I don't know, you know, how are you processing that?
(22:51):
Because it is happening so fast for you.
Speaker 4 (22:56):
I really think that the most valuable piece of advice
I ever received through I think it was a TikTok.
Speaker 3 (23:04):
Video was you are the niche.
Speaker 4 (23:07):
It's not the fitness content And this was just this
was a creator talking to other creators, and I again
feel that God's grace on my life has allowed me
to embody these things that I think are simple to implement.
But people continue to ask me, how do I get
out of my own way? And I say, well, the
answer is in the question. You get out of your
own way? How do I not care about what people think?
(23:30):
You stop caring? And I think because God pushed me
onto this route, of this path of helping people in
some way. I'm looking back on all my experiences of
being in a sales program in college, to B to
B corporate sales, to years of sales training, and it's
all playing into what I'm doing now in my content,
and I'm just not afraid to talk about the things
that I love.
Speaker 3 (23:50):
And the things that I love are sales, they are fitness, They.
Speaker 4 (23:53):
Are public speaking communication, and how the baseline, the root
and foundation of physical fitness is the launching path for
all of it. That's that's how higher up wellness was born.
I was in a business school learning. I loved business,
was really good at the course work and understood and
it fired me up to learn what made businesses and
business owners tick. But I also loved how I showed
(24:15):
up when I was sleeping, eating and training well. I
felt like I could answer questions more quickly and into
the end of the office. In corporate world, sales calls
went better. When I was dialed in on my food
and my training and my sleep, opportunities started to arise.
People treated me differently.
Speaker 3 (24:30):
You know.
Speaker 4 (24:30):
I worked at a five hundred person family owned business
where I was the youngest guy on the floor by
like twenty five years.
Speaker 3 (24:38):
Wow.
Speaker 4 (24:38):
So in a world where agism is very real in
the corporate world, what do you know, You're just a greenhorn?
Speaker 3 (24:43):
You just got here.
Speaker 2 (24:45):
Drives me nuts.
Speaker 3 (24:46):
It's the worst, you know.
Speaker 4 (24:47):
It's having that physique and that level of fitness is
something that triggers the reptilian brain and people of like,
you know something I don't, or you're doing something I'm not.
And that gave me a sense of I guess authority
to these other people that ended up opening their world
up to me and teaching me a bunch and giving
me great opportunities I probably didn't deserve as a twenty
(25:08):
six year old. And so I think once all of
those skills came into the content and I just have
one message, this is what The page started on sharing
easily implementable ways to improve your life, and I never
confined it to just the fitness, and so I'm going
to continue to talk about things that I love that
I am convicted on because I know it's like my
dad said when we started, and like I said at
(25:29):
the beginning of this show, if just one person gets
something from what I have to say, whether it's sales, fitness,
public speaking, communication, my talk about my hangover remedies because
I do still go out and drink with my buddies.
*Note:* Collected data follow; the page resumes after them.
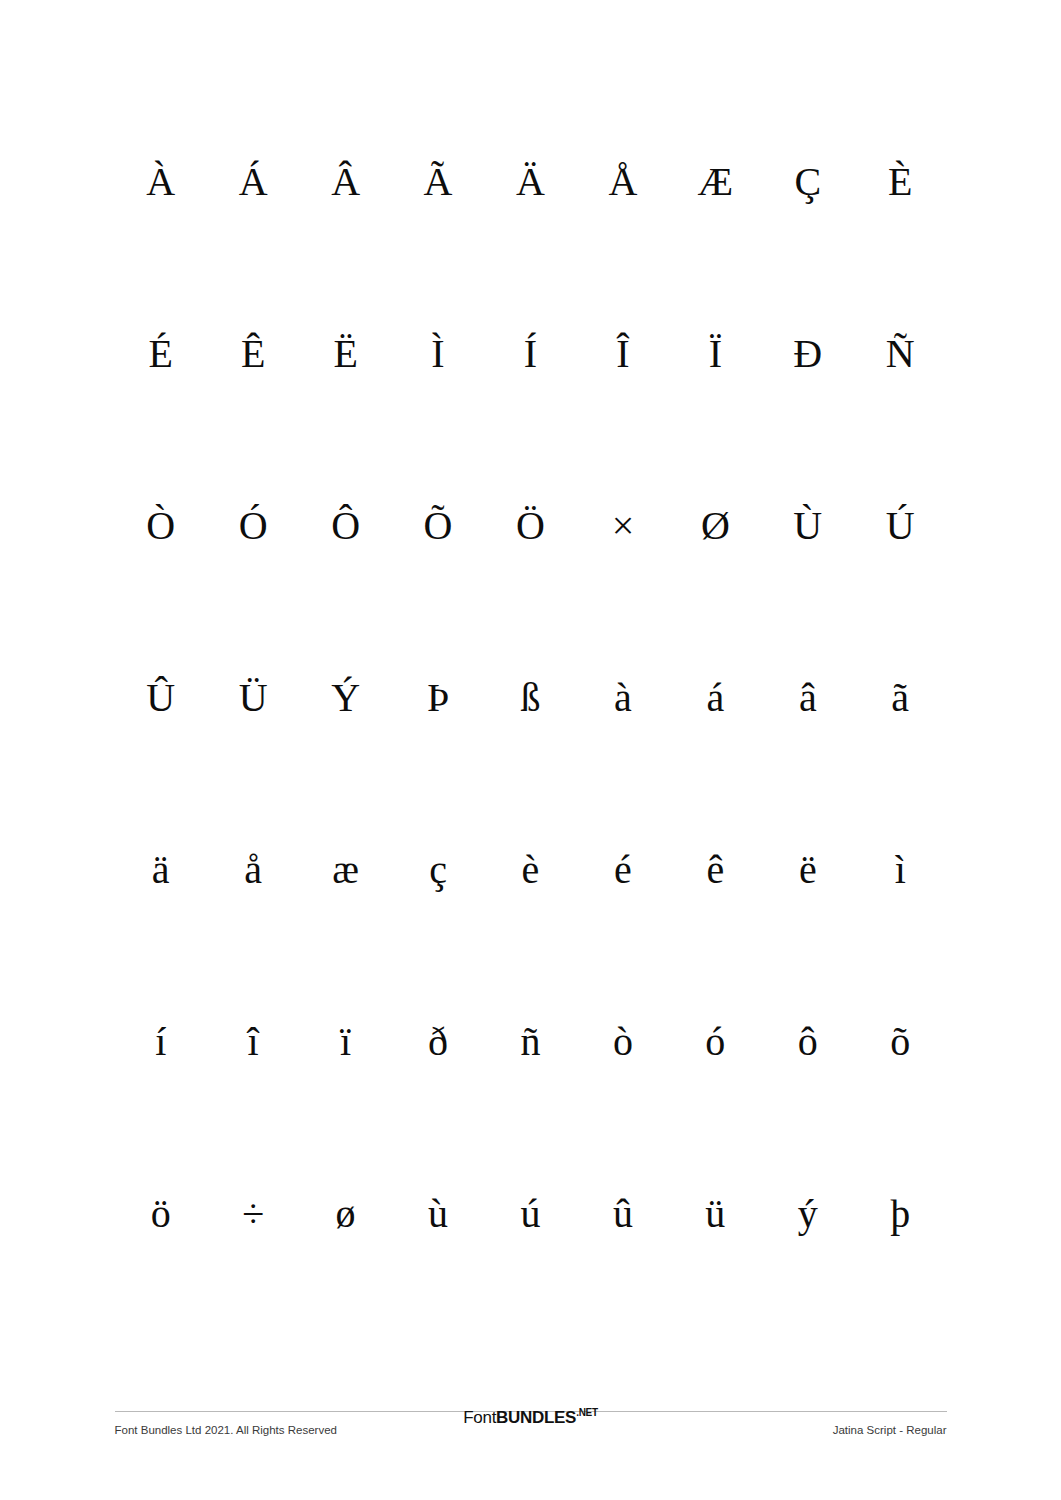| À | Á | Â | Ã | Ä | Å | Æ | Ç | È |
| É | Ê | Ë | Ì | Í | Î | Ï | Ð | Ñ |
| Ò | Ó | Ô | Õ | Ö | × | Ø | Ù | Ú |
| Û | Ü | Ý | Þ | ß | à | á | â | ã |
| ä | å | æ | ç | è | é | ê | ë | ì |
| í | î | ï | ð | ñ | ò | ó | ô | õ |
| ö | ÷ | ø | ù | ú | û | ü | ý | þ |
Font Bundles Ltd 2021. All Rights Reserved
Font BUNDLES.NET
Jatina Script - Regular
I'm a twenty seven year old guy in a big city.
Then it's all worth it. And that's the message I
want to spread. I think everybody has a gift that
(25:49):
maybe the vehicle they can spread that gift on is
content and I'm seeing it now in real time through
a challenge I accidentally launched on TikTok that is changing
people's lives and it's really cool to see.
Speaker 2 (26:01):
What was the challenge.
Speaker 4 (26:03):
I made a video about communication skills being a huge
launch pad to change your life, that a lot of
people have these great skills, these great ideas, but frankly
they suck at talking and communication is a skill and
we can train it and we can sharpen it just
like our bodies in the gym.
Speaker 3 (26:19):
But you have to practice.
Speaker 4 (26:20):
And in the video, I just say one of the
things you could do is set your camera up just
like I'm doing right now on this TikTok because I
was speaking in my front camera on the phone and
record yourself speaking for sixty seconds. And I didn't tell
people to go post it. I said, create a burner
account if you want, and all of a sudden the
video blew up and I woke up one day to
six hundred mentions and it was higher up. Well Inness
(26:43):
public Speaking Challenge. That's awesome, it's amazing, and it was
an accident. Again, I think God placed his hand on that.
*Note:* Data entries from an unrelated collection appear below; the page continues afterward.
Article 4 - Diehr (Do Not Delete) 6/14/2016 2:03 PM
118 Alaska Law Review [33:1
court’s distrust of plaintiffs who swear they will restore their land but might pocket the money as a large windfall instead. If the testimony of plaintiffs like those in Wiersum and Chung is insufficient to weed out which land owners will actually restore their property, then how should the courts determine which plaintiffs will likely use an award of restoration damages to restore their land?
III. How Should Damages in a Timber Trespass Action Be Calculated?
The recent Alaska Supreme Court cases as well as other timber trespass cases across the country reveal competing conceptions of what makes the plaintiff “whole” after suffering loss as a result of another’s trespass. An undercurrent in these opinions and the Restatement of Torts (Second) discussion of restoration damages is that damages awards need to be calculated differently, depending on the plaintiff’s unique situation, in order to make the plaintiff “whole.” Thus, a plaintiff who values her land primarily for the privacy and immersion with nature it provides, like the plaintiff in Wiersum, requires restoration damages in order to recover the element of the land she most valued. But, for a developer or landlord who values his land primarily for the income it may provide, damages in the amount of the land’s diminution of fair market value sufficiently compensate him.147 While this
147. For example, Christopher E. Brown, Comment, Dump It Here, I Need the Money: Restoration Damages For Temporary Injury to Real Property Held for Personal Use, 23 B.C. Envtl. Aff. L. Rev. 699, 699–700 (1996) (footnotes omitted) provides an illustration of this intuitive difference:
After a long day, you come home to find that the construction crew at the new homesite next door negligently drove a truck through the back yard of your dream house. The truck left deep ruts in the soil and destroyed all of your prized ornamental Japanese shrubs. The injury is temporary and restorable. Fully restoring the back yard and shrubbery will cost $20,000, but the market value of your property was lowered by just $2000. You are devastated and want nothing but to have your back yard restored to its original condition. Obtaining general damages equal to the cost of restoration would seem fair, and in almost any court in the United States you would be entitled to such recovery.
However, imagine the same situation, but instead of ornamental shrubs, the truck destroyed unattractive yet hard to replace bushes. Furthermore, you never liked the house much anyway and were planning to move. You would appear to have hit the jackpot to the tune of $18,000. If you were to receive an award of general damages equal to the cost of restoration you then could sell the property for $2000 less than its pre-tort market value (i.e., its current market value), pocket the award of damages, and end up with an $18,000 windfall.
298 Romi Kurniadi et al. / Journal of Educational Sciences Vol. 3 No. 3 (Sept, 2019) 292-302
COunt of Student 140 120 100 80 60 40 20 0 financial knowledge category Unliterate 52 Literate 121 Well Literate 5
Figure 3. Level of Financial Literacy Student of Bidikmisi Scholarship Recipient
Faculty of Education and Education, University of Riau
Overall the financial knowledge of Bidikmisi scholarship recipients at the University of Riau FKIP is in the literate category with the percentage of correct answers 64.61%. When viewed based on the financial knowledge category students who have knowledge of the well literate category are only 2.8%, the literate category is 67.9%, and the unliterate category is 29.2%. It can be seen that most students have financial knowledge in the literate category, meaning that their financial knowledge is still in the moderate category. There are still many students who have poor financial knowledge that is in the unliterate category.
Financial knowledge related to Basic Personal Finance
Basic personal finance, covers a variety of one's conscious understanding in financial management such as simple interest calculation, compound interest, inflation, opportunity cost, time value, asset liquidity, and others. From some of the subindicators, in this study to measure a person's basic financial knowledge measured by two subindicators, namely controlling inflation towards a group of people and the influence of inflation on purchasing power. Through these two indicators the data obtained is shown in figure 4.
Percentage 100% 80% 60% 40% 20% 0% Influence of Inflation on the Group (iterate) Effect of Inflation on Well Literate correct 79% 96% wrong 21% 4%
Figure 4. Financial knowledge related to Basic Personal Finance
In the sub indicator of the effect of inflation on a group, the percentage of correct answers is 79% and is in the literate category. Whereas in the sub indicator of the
I think it was anointed. And it's probably over five
thousand people now have created TikTok accounts and are speaking
every day for thirty days. Some are transcending to one hundred.
There's one guy that stands out and he was sort
of the second catalyst. His name's Brandon, a young guy
(27:06):
early twenties and made a burner account, was zero followers
and put the camera up and said, Hi, my name
is Brandon. Public speaking makes me very nervous, but I
was inspired by Michael higher up Wellness to do this
challenge for thirty days.
Speaker 3 (27:21):
His first video ever went viral.
Speaker 4 (27:24):
It's got four and a half million views, he's got
forty thousand followers, and now he's documenting his life and
it's that's what it's all about. You know, you could
be one video away from changing your life because you
have a gift that somebody needs to hear. And that's
that's where I think is what I'm supposed to be
doing and what I'm going to be working toward every
day really lies is in just giving people the power
back and tell them that their life is in their
(27:45):
own hands if they take accountability for it.
Speaker 1 (27:48):
All right for me, that that's like a dream come
true because that was the same thing that inspired me
to do it my first video back in two thousand
and six on YouTube, right me with my I just
bushy old, you know, Afghan beard, and you know my
tats and a T shirt and down by Beach and
just like all right here the eight missions that I
(28:09):
believe forge your self confidence. And now that thing's just
gone around the world a couple of times, and you know,
there are detractors though, there are people out there who
are are There's a I think an advocacy growing towards
being anti content creator, anti wasting your time on social media,
(28:30):
antie this, antie that, And well, if everybody's creating content,
then what substance do we have that's actually engaging and
creating the future world that we need to live in.
Speaker 2 (28:43):
So what's your response to that?
Speaker 4 (28:46):
I can't get into the market, I can't be a
content creator. It's too saturated. Hear it all the time,
And the first thing I could say is, well, look
at me. I didn't start till twenty twenty three and
here we are two million followers later.
Speaker 3 (28:58):
So is it saturated.
Speaker 4 (29:00):
Maybe, but it's saturated with bullshit, and it's saturated with
low quality ideas and content. But ultimately the best argument
for that is nobody is you, so it is not saturated.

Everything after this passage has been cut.